Ede Višinka Еде Вишинка

Personal information
- Date of birth: 19 May 1972 (age 54)
- Place of birth: Sombor, SFR Yugoslavia
- Height: 1.84 m (6 ft 0 in)
- Position: Defender

Youth career
- Radnički Sombor

Senior career*
- Years: Team / Apps / (Gls)
- 1991–1993: Proleter Zrenjanin / 3 / (0)
- 1993–1995: Beremendi Építők
- 1996–1997: Red Star Belgrade / 12 / (1)
- 1997–1998: Napredak Kruševac / 27 / (4)
- 1998–2001: Rad / 76 / (3)
- 2001: Hapoel Be'er Sheva / 3 / (0)
- 2002–2003: Obilić / 32 / (0)
- 2003–2008: Mladost Apatin / 138 / (14)
- 2008: KS/Leiftur / 17 / (2)
- 2008: Mladost Apatin / 9 / (0)
- 2009: Kecskemét / 13 / (0)
- 2013–2016: Ágasegyháza SE / 38 / (12)
- 2016–2018: SC Hírös-Ép / 27 / (12)
- Total:  / 395 / (48)

Managerial career
- 2016–2017: Puskás Akadémia (youth)
- 2018–2019: Puskás Akadémia II
- 2019–2021: Csákvár
- 2021–2022: Tiszakécske
- 2022–2023: Nyíregyháza

= Ede Višinka =

Serbian-Hungarian football manager and player

Ede Višinka (Еде Вишинка, Visinka Ede; born 19 May 1972) is a Serbian-Hungarian football manager and former player.

==Playing career==
While playing for Red Star Belgrade, Višinka won the FR Yugoslavia Cup in the 1996–97 season.

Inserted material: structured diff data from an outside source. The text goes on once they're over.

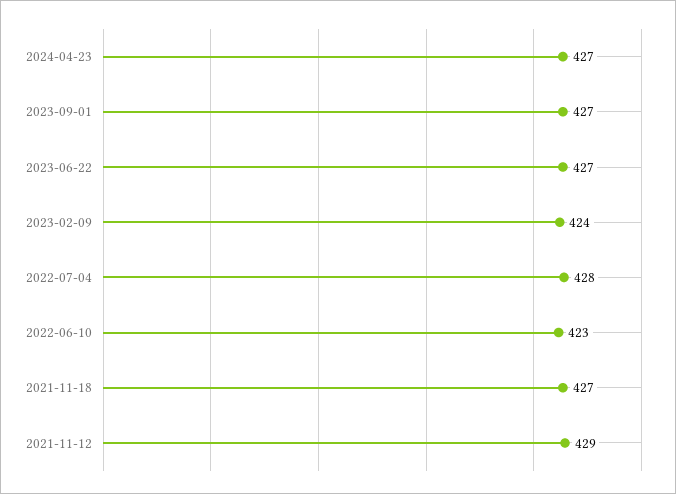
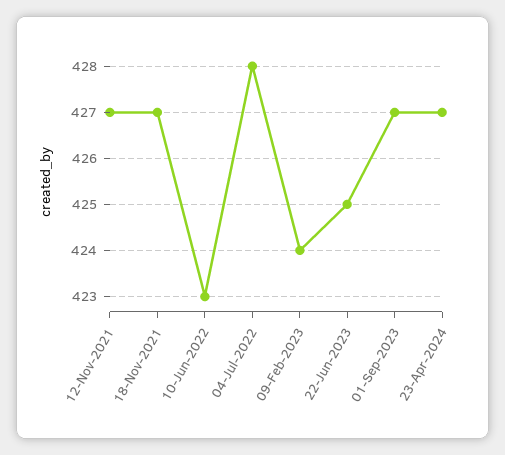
  {
    "2024-04-23": 427,
    "2023-09-01": 427,
-   "2023-06-22": 427,
+   "2023-06-22": 425,
    "2023-02-09": 424,
    "2022-07-04": 428,
    "2022-06-10": 423,
    "2021-11-18": 427,
-   "2021-11-12": 429
+   "2021-11-12": 427
  }

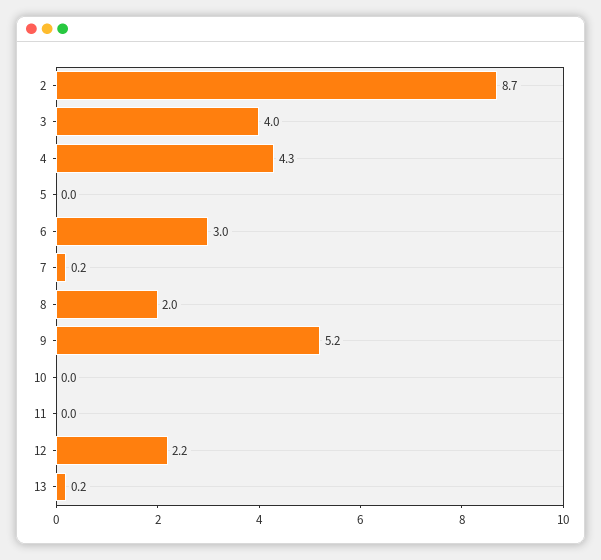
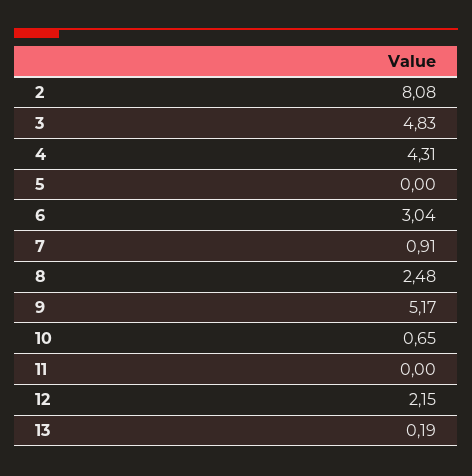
  {
-   "2": 8.7,
+   "2": 8.08,
-   "3": 4,
+   "3": 4.83,
    "4": 4.31,
    "5": 0,
    "6": 3.04,
-   "7": 0.2,
+   "7": 0.91,
-   "8": 2,
+   "8": 2.48,
    "9": 5.17,
-   "10": 0,
+   "10": 0.65,
    "11": 0,
    "12": 2.15,
    "13": 0.19
  }

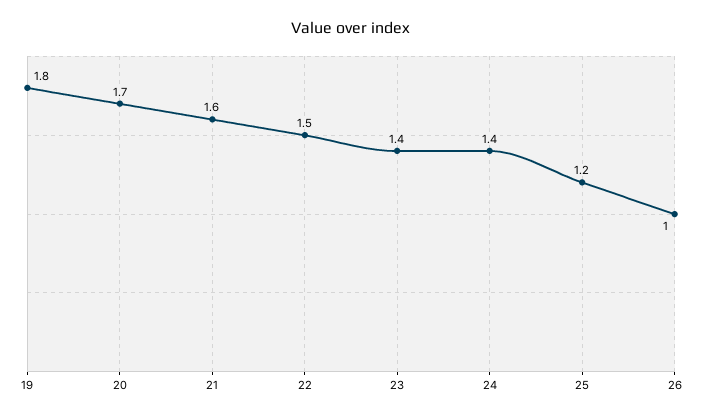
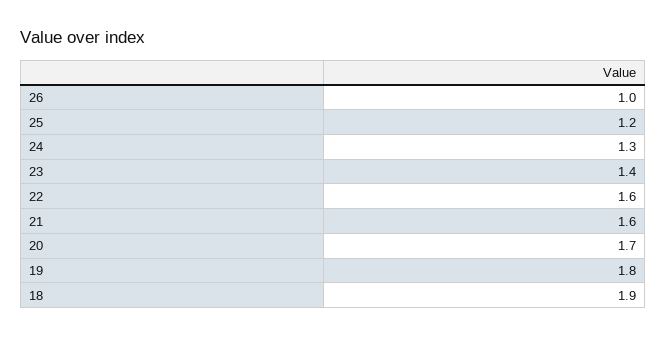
  {
    "19": 1.8,
    "20": 1.7,
    "21": 1.6,
-   "22": 1.5,
+   "22": 1.6,
    "23": 1.4,
-   "24": 1.4,
+   "24": 1.3,
    "25": 1.2,
-   "26": 1
+   "26": 1,
+   "18": 1.9
  }

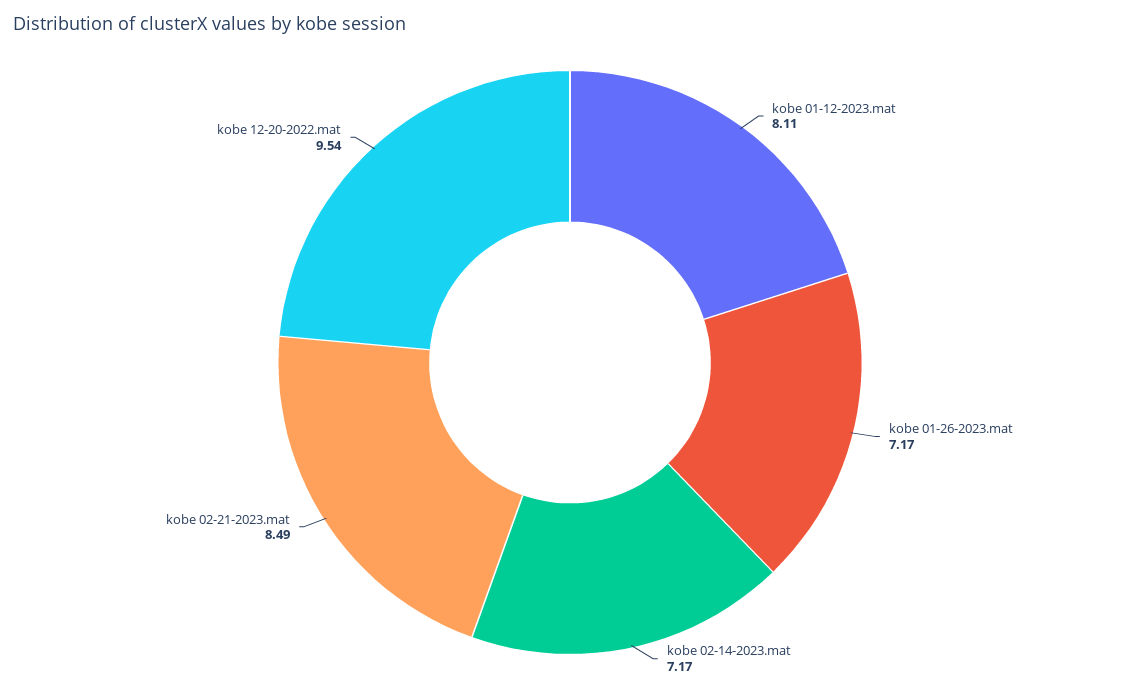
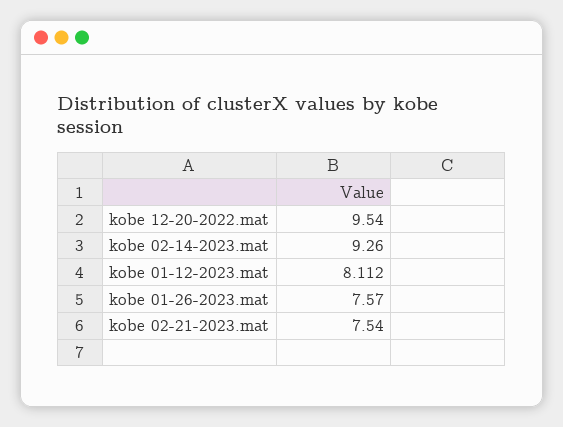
  {
    "kobe 01-12-2023.mat": 8.112,
-   "kobe 01-26-2023.mat": 7.17,
+   "kobe 01-26-2023.mat": 7.57,
-   "kobe 02-14-2023.mat": 7.17,
+   "kobe 02-14-2023.mat": 9.26,
-   "kobe 02-21-2023.mat": 8.49,
+   "kobe 02-21-2023.mat": 7.54,
    "kobe 12-20-2022.mat": 9.54
  }

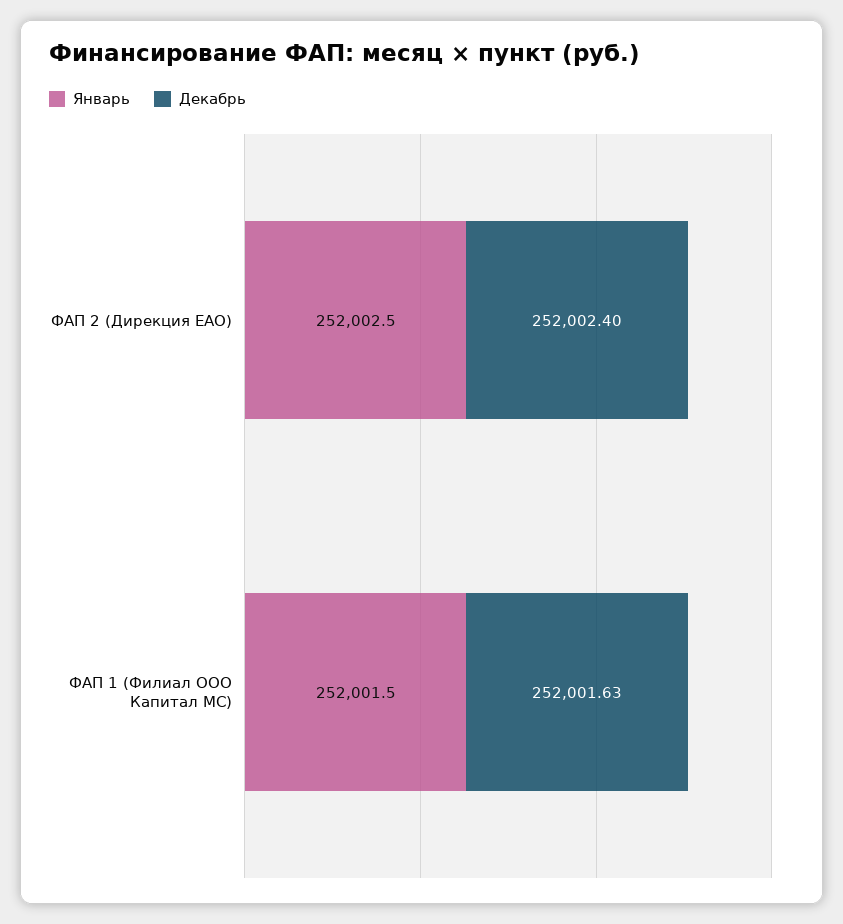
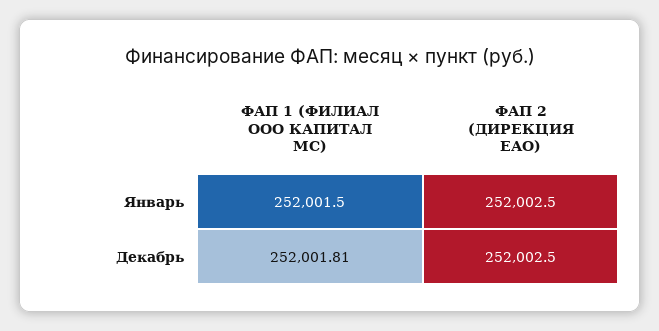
  {
    "Январь": {
      "ФАП 2 (Дирекция ЕАО)": 252002.5,
      "ФАП 1 (Филиал ООО Капитал МС)": 252001.5
    },
    "Декабрь": {
-     "ФАП 2 (Дирекция ЕАО)": 252002.4,
+     "ФАП 2 (Дирекция ЕАО)": 252002.5,
-     "ФАП 1 (Филиал ООО Капитал МС)": 252001.63
+     "ФАП 1 (Филиал ООО Капитал МС)": 252001.81
    }
  }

He later played for Napredak Kruševac in the Second League of FR Yugoslavia, as well as for Rad and Obilić in the First League of FR Yugoslavia. Between 2003 and 2008, Višinka spent five seasons with Mladost Apatin, before moving abroad to Iceland. He ended his career after playing in the amateur leagues of Hungary.

==Managerial career==
In June 2019, Višinka became manager of Nemzeti Bajnokság II club Aqvital FC Csákvár, spending two seasons in charge. He was then appointed as manager of Tiszakécskei LC in August 2021.